PROBLEM DESCRIPTION ▸
Reproduce everything from the start of the listing down to the line that contains "aprofundar em estratégias de análise e", keeping both ends.

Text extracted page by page
::::::::

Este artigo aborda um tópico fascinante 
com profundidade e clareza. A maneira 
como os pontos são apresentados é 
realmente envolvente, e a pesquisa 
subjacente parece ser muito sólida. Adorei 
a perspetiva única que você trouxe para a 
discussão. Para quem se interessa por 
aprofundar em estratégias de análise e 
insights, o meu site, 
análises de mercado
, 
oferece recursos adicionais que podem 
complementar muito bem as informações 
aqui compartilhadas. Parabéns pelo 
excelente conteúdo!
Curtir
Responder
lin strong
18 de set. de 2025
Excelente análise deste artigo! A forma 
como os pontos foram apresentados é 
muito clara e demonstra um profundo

::::::::

EXPECTED ANSWER ▸
Este artigo aborda um tópico fascinante 
com profundidade e clareza. A maneira 
como os pontos são apresentados é 
realmente envolvente, e a pesquisa 
subjacente parece ser muito sólida. Adorei 
a perspetiva única que você trouxe para a 
discussão. Para quem se interessa por 
aprofundar em estratégias de análise e 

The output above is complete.